The film is boiling over with conflict: the studio didn’t want to release Psycho, the Production Code wanted to censor the famous shower scene and a single shot of a toilet, Hitch had the flu, he was paranoid that the public would learn the big secret (that the star is killed off a third of the way through the picture), if the film didn’t make money, he would lose his house, the Hollywood press thought Hitch’s days as a top draw were over … on and on and on. Making a movie, it seems, is the art of maneuvering from one problem to another. I love movies about moviemaking and this one is especially fun because Psycho is so well known, and we can see bits of its creation here in between the scenery of the film that frames it.

I would have liked to see more behind-the-scenes moviemaking, including more of the filming of the “shower scene” and more of Anthony Perkins (James D’Arcy) playing troubled momma’s boy Norman Bates. We do get to see lots of Janet Leigh (Scarlett Johansson), and she’s a terribly good sport even when she has every right not to be, like when Hitch thrashes a butcher knife at her during filming. At one point she gives Hitch a ride home in her Volkswagen and there’s an image for you: a round little man in a round little car. I also loved Toni Collette as Hitch’s lovable assistant, to whom he says one of his great film wisdoms: “Style is just self-plagiarism, my dear.”

Hitchcock is the story of Psycho, but it’s also the story of Alfred and Alma (Helen Mirren), his doting wife. She felt alienated by Hitch during the making of Psycho so she busies herself with other ventures, including a horny author (Danny Huston) who has his eyes on her and every other woman in Hollywood. As great as Mirren is, I found these scenes dull and distracting. They reveal how troubled the Hitchcock marriage was — and how integral Alma was to each of the movies — but they only serve to divert the plot away from Psycho and into some bland character study that is far less interesting.

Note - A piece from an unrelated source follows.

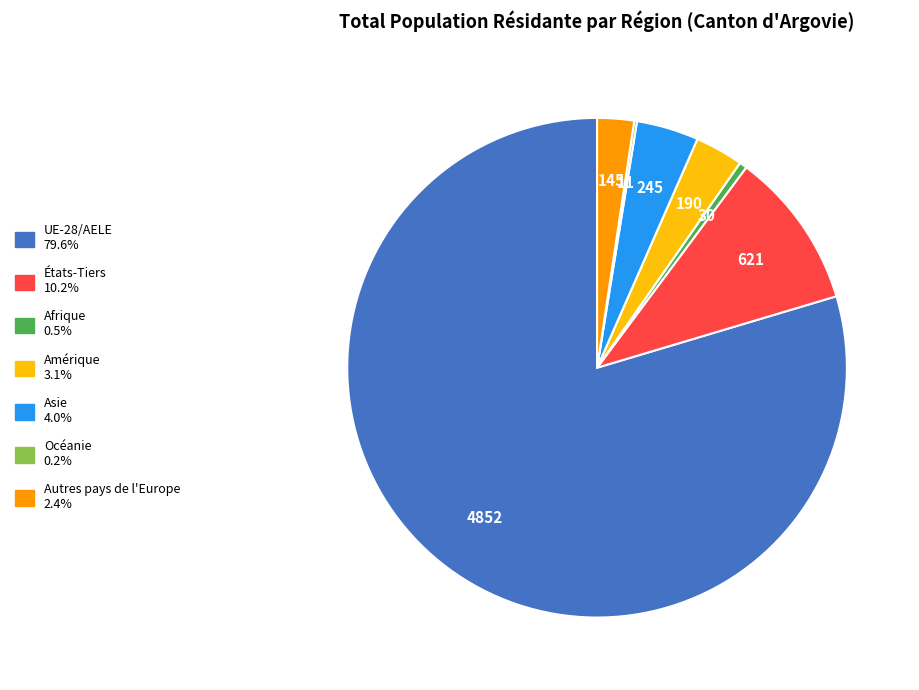

Do Asie and UE-28/AELE together represent more than half of the pie?

Yes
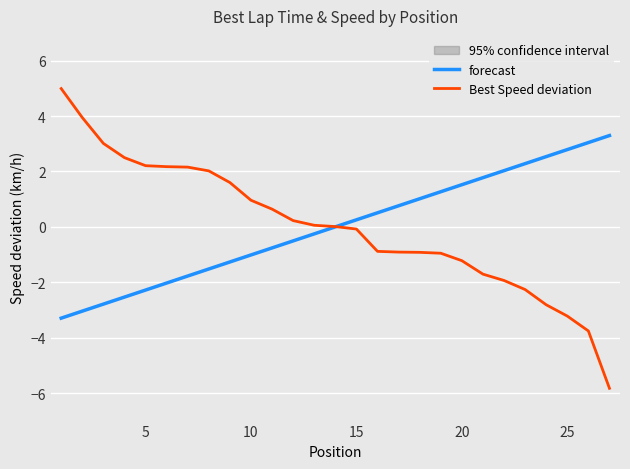

What is the value of the forecast point at the 15th from the left?

0.3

I imagine the real Hitchcock admiring the moviemaking parts, yet growing tired of all the romantic bits on the beach. “Not enough murder,” he might say.

Anthony Hopkins does a commendable job as Alfred Hitchcock. It’s not perfect; occasionally his lips look cold and dead, like the heavy makeup effects on Hopkins’ face had been applied past their sell-by date. Toby Jones, who played Hitch in HBO’s The Girl, looked slightly more convincing, though that movie ignored Hitchcock’s unquestionable impact on the cinema and instead framed him as some kind of pervy uncle who groped at starlets and gave everyone the heebie jeebies. Hopkins, and screenwriter John McLaughlin, don’t ignore Hitch’s various obsessions, but they also don’t ignore his greatness, which makes Hitchcock’s version of the director a more three-dimensional character.

Watching the film, I felt like I was viewing an accurate dissection of the director. It seemed to appreciate Hitch’s craft, his dour personality, his whimsically dark sense of humor and his passion for moviemaking. There’s a terrific scene toward the end with Hitch at the premiere listening through the theater doors for the incoming shower scene. As Norman’s “mother” slashes at Janet Leigh, and Bernard Herrmann’s strings strangulate the audience, Hitch waves his arms madly like a symphony conductor ordering his musicians to impale themselves on their own instruments. The scene has a touch of madness in it, but it’s a wonderfully insightful image into Hitch’s mindset.

I enjoyed this movie, but not more than any of Alfred Hitchcock’s films. If anything, it made me want to have a movie marathon to re-visit his greatness. After all, we are in the Hitchcock Renaissance.